▶ **TASK DIRECTIONS**
Report every line of the records below that includes the string "read".

▶ **EXTRACTED RECORDS**
= Beginning of Section =

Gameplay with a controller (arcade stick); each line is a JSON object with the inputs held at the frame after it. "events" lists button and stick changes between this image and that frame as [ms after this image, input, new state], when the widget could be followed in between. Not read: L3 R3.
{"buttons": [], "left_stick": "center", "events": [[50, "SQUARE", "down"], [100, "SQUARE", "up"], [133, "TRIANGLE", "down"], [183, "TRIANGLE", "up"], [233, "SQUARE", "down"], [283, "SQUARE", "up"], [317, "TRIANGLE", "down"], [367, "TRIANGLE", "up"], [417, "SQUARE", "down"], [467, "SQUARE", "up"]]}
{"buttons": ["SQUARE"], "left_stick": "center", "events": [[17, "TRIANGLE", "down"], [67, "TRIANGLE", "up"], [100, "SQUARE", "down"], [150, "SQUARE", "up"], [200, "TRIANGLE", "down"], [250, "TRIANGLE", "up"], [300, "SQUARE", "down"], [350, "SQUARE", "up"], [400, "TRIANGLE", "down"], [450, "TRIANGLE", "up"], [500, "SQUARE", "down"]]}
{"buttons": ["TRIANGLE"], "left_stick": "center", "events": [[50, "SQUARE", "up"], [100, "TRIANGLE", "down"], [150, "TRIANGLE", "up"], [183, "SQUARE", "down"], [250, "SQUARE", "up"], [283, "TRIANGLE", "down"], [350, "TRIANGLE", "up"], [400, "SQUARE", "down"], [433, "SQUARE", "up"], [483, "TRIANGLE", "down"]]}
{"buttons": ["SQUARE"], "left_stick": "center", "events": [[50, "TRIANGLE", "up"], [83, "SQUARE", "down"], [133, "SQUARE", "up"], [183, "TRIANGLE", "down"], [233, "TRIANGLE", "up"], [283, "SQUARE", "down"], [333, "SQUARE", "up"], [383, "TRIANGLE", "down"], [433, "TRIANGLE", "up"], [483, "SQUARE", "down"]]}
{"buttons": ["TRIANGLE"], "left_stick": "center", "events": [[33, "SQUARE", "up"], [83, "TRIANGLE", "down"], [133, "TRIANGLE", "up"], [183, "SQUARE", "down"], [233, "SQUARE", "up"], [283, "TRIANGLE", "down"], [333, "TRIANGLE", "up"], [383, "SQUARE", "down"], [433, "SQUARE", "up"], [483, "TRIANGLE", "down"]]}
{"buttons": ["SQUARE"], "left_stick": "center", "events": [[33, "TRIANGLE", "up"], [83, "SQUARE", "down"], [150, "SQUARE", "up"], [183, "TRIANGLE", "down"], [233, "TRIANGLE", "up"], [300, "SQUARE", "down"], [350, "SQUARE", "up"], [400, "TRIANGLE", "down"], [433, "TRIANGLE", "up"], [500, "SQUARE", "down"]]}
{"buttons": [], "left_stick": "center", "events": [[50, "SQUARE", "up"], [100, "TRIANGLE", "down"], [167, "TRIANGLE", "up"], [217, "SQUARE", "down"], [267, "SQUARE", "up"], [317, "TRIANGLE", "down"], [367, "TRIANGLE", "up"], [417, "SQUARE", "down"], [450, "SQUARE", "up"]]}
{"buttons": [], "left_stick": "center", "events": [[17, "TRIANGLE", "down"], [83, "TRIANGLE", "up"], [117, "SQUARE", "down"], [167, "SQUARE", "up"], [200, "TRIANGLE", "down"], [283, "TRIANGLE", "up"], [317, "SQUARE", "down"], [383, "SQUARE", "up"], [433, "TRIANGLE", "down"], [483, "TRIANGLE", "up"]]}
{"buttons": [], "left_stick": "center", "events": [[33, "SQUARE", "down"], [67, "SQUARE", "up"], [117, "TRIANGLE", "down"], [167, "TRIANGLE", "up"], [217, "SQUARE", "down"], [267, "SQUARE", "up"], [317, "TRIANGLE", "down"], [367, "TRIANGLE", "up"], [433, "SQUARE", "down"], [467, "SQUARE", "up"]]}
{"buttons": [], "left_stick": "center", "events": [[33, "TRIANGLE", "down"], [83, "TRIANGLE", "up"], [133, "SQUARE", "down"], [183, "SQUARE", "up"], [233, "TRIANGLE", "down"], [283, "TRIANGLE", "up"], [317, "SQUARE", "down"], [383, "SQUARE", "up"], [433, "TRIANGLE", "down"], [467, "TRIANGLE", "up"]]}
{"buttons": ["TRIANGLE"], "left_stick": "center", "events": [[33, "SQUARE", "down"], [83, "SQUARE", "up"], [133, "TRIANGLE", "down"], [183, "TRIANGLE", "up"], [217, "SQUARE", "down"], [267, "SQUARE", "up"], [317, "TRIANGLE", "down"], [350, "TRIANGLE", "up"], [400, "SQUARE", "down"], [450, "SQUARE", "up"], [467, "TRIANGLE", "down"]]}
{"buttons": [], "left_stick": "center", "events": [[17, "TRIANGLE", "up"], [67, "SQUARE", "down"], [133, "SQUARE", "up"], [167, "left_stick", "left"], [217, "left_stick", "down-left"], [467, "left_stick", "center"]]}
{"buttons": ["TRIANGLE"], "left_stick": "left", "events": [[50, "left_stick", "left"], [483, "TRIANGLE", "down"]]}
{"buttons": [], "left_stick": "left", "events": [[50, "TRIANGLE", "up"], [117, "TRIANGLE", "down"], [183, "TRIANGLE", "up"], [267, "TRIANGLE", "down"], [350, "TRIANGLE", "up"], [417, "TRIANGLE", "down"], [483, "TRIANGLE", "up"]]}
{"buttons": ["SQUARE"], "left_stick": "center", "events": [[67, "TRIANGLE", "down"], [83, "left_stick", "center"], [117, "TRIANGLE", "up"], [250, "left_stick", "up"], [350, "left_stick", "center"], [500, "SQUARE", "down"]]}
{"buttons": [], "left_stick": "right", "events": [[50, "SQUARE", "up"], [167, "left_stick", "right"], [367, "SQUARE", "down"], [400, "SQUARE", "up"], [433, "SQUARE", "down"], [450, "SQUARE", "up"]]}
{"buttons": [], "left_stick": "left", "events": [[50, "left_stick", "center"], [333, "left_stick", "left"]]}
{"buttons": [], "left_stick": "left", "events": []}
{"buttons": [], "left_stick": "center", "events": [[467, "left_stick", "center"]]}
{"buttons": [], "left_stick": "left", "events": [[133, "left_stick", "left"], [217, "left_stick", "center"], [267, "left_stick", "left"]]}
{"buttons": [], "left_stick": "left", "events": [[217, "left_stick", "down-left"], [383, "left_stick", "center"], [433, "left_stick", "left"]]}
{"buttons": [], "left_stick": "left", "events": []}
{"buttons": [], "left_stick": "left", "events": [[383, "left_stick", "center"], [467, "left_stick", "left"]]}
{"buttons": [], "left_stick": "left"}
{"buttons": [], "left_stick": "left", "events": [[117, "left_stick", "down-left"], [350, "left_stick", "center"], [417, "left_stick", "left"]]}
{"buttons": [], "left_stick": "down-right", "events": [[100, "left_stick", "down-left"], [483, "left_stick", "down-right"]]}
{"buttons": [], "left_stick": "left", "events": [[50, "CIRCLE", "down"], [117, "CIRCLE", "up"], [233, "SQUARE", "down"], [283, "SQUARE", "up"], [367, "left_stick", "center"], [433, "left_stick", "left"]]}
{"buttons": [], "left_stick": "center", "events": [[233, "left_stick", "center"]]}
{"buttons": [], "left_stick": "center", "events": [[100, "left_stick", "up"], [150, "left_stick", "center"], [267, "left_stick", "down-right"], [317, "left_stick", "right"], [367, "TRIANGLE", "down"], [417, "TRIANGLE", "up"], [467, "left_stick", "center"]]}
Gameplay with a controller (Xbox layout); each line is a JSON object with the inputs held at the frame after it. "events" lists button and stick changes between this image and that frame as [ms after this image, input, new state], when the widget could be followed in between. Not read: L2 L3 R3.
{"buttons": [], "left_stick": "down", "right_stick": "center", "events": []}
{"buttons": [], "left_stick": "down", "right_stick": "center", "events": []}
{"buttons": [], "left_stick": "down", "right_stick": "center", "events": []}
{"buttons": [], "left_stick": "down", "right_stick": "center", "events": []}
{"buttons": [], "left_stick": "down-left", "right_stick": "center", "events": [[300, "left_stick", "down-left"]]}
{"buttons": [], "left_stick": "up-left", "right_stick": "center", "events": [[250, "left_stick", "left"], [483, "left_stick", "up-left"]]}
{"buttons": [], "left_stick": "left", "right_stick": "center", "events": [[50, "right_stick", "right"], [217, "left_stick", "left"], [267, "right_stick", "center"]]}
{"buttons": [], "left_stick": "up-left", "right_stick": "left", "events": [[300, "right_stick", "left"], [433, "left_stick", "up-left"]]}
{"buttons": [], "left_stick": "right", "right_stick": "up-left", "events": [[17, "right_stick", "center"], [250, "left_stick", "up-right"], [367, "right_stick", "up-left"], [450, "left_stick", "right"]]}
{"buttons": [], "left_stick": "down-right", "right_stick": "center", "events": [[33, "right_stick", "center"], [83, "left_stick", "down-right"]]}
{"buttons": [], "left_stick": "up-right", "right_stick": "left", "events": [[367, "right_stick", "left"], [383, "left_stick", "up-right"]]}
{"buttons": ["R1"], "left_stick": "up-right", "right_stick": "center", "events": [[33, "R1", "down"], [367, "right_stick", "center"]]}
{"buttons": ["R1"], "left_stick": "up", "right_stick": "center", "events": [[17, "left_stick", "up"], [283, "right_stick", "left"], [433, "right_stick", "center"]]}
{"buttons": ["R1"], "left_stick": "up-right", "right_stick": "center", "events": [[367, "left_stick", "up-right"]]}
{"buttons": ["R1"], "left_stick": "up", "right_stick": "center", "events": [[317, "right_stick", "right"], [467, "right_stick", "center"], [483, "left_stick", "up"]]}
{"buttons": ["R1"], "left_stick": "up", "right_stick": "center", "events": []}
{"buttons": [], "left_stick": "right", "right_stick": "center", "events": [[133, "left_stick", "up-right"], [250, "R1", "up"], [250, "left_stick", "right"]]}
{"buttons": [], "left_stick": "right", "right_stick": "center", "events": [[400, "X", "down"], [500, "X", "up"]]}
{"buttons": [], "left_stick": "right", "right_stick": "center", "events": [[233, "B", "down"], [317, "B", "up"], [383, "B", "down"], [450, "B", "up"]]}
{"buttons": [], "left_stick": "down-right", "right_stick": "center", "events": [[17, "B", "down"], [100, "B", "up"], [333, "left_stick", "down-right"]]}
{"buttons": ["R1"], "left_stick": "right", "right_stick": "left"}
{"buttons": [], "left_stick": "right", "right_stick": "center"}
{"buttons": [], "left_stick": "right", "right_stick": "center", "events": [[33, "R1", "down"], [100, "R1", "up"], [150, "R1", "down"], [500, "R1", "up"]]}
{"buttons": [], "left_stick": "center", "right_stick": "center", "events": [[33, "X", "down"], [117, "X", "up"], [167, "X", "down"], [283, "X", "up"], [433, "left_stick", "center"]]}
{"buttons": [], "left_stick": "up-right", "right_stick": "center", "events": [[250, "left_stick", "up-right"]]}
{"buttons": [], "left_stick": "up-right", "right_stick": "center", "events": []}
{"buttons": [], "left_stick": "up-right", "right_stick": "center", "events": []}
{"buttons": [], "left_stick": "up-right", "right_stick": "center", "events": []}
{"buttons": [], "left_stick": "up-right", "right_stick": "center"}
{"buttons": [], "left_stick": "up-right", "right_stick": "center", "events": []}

= End of Section =

▶ **COMPLETED EXERCISE**
Gameplay with a controller (arcade stick); each line is a JSON object with the inputs held at the frame after it. "events" lists button and stick changes between this image and that frame as [ms after this image, input, new state], when the widget could be followed in between. Not read: L3 R3.
Gameplay with a controller (Xbox layout); each line is a JSON object with the inputs held at the frame after it. "events" lists button and stick changes between this image and that frame as [ms after this image, input, new state], when the widget could be followed in between. Not read: L2 L3 R3.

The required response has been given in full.